1、春の気配
新章スタートです。
冬の日課になる雪下ろしや雪かき、それに加えて雪の芸術品作成。
何だかんだと言いつつも、この雪の芸術品を見にお貴族様が来る事でナールさんを通す事なくとも藁の籠や木工作品が、お土産品として売れていた。
こうして世の中は回っているのだな、としみじみ。
そんな中、奇妙な事に父の摩訶不思議な作品にやたらと人気が出ていて••••
「ルン!山神様を作ってみたぞ!!」
自信満々に見せてくれるそれは、空想上の山神様をこれまた空想上で勝手に思い描いた何かだった。
「•••••••くぎゃ?」
もはや鳴き声すら想像もできない。
「これはな、サンドに聞いたがドラゴンと言うものだ!この翼で世界中を飛び回って、冬になったらこの山に帰ってくる!
どうだ!良い出来だろう!!」
うん。
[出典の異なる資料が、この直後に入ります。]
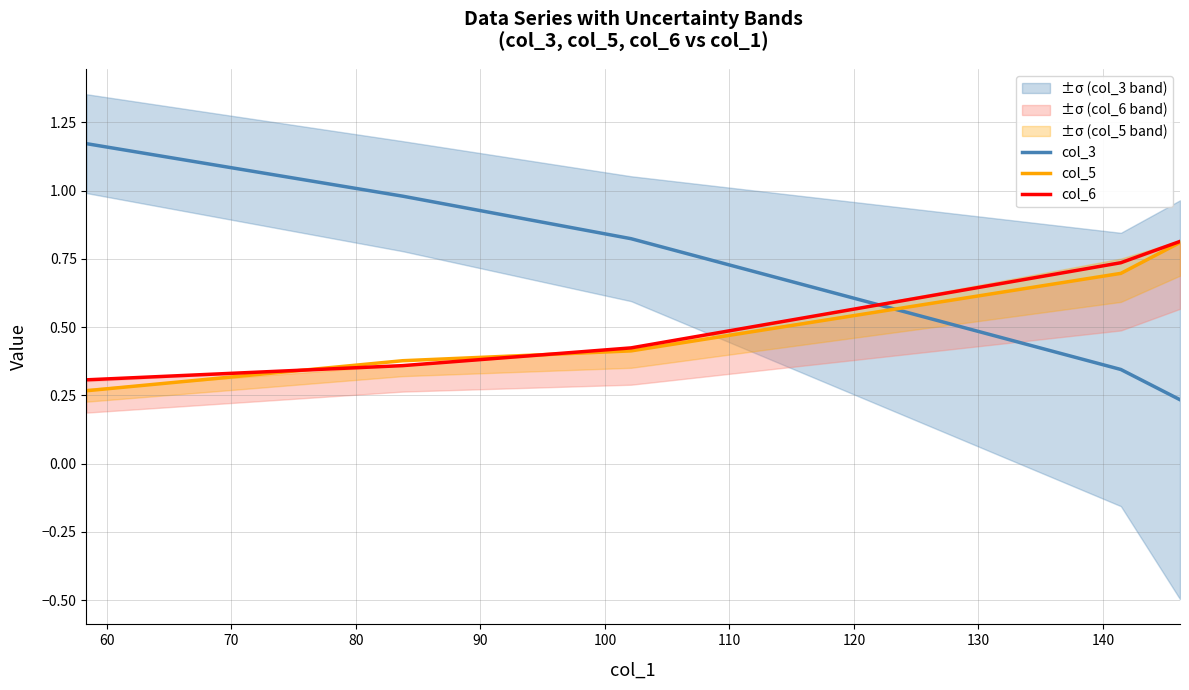

After their last crossing, which series has the higher values: col_3 or col_6?

col_6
父の言いたい事やサンドさんの伝えたい事は分かった。
だが、それを良く見てみるのだ。
どう見てもドラゴンなど神秘的なものではなく、強いて言うなら自前の翼があるのに背中にコウモリのような翼を付けたペンギンっぽい何かではなかろうか。
その表情は獰猛な猛禽類もかくやでドラゴンよりも悪魔と言われた方が納得できる。
サンドさんとは、あの神話おじさんの名前で父はこのサンドさんに山神様の話や他の話も聞いた結果、アレンジに改良を加えこの世にも奇妙なペンギンが出来上がったらしい。
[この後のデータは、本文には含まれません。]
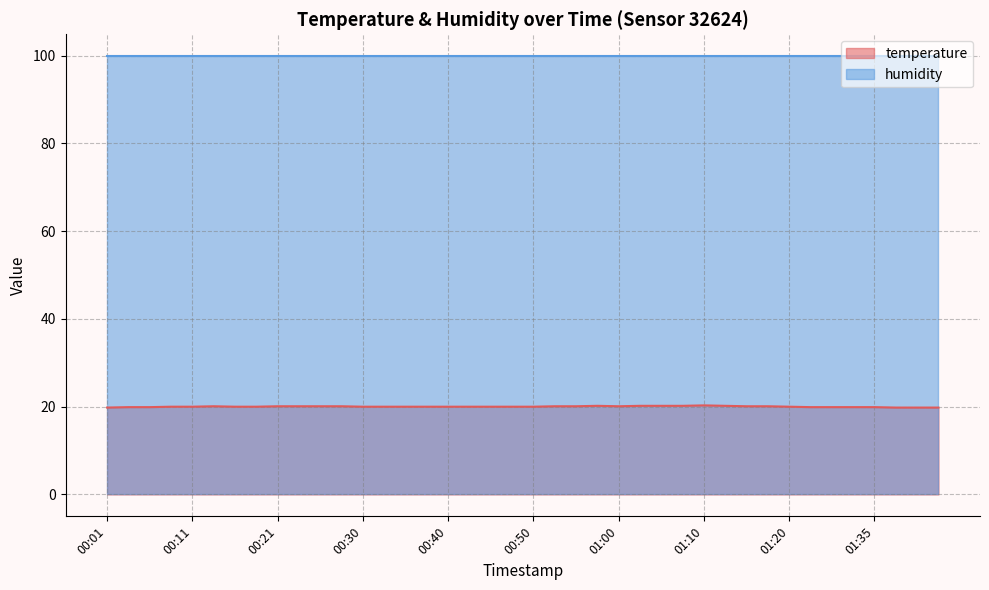

What is the difference between the values at 00:57 and 00:50?

0.2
ちなみにこの自称山神様は、雪の祠近くで販売しているようで、祠を見学した人達が必ず買って行くほどの人気商品になっているらしい。
これを見た盗賊も走って逃げるだろう山神様の置物は、良い魔除けになりそうだ。
だがこれだけは言わせてほしい。
父よ、ペンギンは恒温動物だから冬眠はしない。残念。
そんな摩訶不思議山神様を量産する父を横目に外へ出てみると、まだ雪が残る大地や木々が雪化粧している中に微かに匂う春の匂い。
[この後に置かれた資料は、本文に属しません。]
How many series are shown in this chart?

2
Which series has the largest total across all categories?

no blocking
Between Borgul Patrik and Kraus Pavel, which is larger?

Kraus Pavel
不思議なもので、同じ空気なのにそれぞれの季節毎に独特の匂いを感じるのだ。
「もうすぐ はるくる。」
「そう言えば、そんな匂いするわねー」
私と同じように外へと出ていたエリンも匂いを嗅いで春の気配を感じたようだ。
春になったら何をしよう!
まずは模範村を成功させる事でしょ?
それから他の村から来た人達から生活に使えそうな物を聞き出す事でしょ?
それからそれから•••楽しい事をたくさんして人生を謳歌する!
私が春に向けてやる気を漲らせている横で
「またルンちゃん何かやらかしそう•••
これは皆んなにケーコクしておかなきゃ!」
エリンもまたルンの監視要員として、密かにやる気を漲らせていた。
そんなこんなで刺すような寒さが和らいできた冬の3月下旬
「あっ!わすれてた!まずは たいかい かいさいしないとだ!!」
この言葉と共に長かった冬が終わりを迎えようとしていた。
閲覧いただき、ありがとうございます。
誤字・脱字等ありましたら都度訂正していきます。
春と言えば芽吹きや桜のピンクがイメージとして出てきます。
皆さんそれぞれ思い起こすイメージがあって、その違いがまた面白いですよね。